The plaintiff testified in his deposition that at some time between 1978 and 1981 he decided to drop his wife from his group insurance coverage, due to the fact that she had other medical coverage by virtue of her own employment. He stated that prior to making this decision he asked Mr. Phillips, the plant manager, whether his own coverage would be affected and that Phillips replied, "You're covered as long as you work to (sic) Kut-Kwick." The plaintiff further testified that when he learned the insurance company had rejected his claim, he asked Phillips, "Why didn't you tell me I didn't have no insurance," and that Phillips told him, "Well, I didn't know it myself." Held:
Under Georgia law, an employer has a fiduciary duty to notify his employees of all changes in the scope of any group insurance coverage which may be made available to them in connection with their employment. See Dawes Mining Co. v. Callahan, 246 Ga. 531 (272 SE2d 267) (1980)
(holding that the employer was under a duty to notify its employees of any differences between their former coverage and their coverage under a new policy); Dinnan v. Totis, 159 Ga. App. 352 (283 SE2d 321) (1981)
(holding that the employer breached a duty to its employees by allowing their coverage to lapse without giving them reasonable notification of the lapse); Woodman Co. v. Adair, 164 Ga. App. 603 (294 SE2d 579) (1982)

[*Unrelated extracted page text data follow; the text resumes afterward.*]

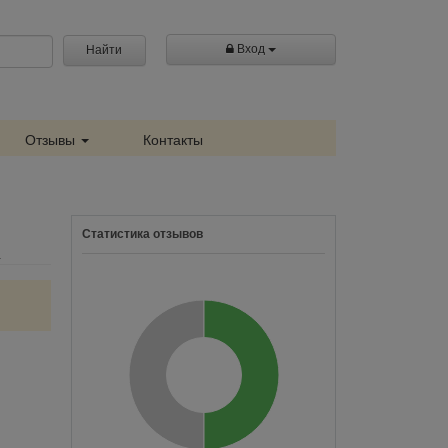
Вход
Найти
Отзывы
Контакты
Статистика отзывов
а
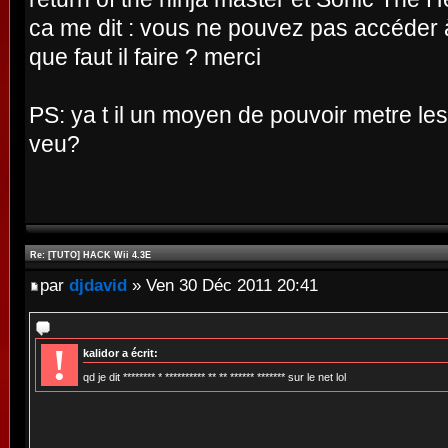
ca me dit : vous ne pouvez pas accéder à
que faut il faire ? merci
PS: ya t il un moyen de pouvoir metre les
veu?
Re: [TUTO] HACK Wii 4.3E
par
djdavid
» Ven 30 Déc 2011 20:41
!
kalidor a écrit:
qd je dit ******** * ********** ** ** ****** ******* sur le net lol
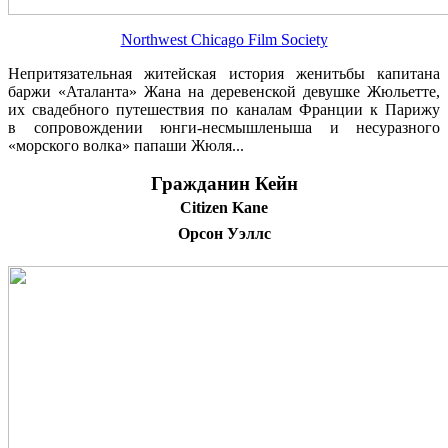
Northwest Chicago Film Society
Непритязательная житейская история женитьбы капитана
баржи «Аталанта» Жана на деревенской девушке Жюльетте,
их свадебного путешествия по каналам Франции к Парижу
в сопровождении юнги-несмышленыша и несуразного
«морского волка» папаши Жюля...
Гражданин Кейн
Citizen Kane
Орсон Уэллс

(holding that the employer was liable to an employee for erroneously informing him that his group insurance coverage would continue for 30 days following termination of his employment).
In the present case, the parties are in dispute over whether the language of the 1978 "Offer and Conditions of Employment" and the accompanying "Summary of Company Policies" provided reasonable notice of the need to examine the master policy or the as yet unpublished booklet to determine the actual availability of coverage for employees over the age of 65. Pretermitting consideration of this issue, however, we hold that, due to the plaintiff's inability to read, neither of these documents can reasonably be said to have provided him with adequate notification that his coverage would terminate on his 65th birthday. As a general rule, one who cannot read is entitled to rely upon representations made by others concerning the contents of legal instruments or Contracts. See generally Pirkle v. Gurr, 218 Ga. 424
, 426 (128 SE2d 490
) (1962); Grimsley v. Singletary, 133 Ga. 56 (65 SE 92) (1909)
; Cole v. Cates, 113 Ga. App. 540 (2)
, 543-544 (149 SE2d 165
) (1966). Such reliance is all the more reasonable in a case such as this, where the representations are made by an employer. Indeed, as previously indicated, an employer acts as an agent of his employees in matters relating to the procurement of group insurance and is under a fiduciary duty to inform them of any changes in coverage. See Dawes Mining Co. v. Callahan, supra. Under the facts of record in this case, there is at least a fact issue as to whether the defendant carried out this duty with respect to the plaintiff. It follows that the trial court erred in granting the defendant's motion for summary judgment.
Michael L. Lowry, Robert C. Williams, M. Lynn Frey III, for appellee.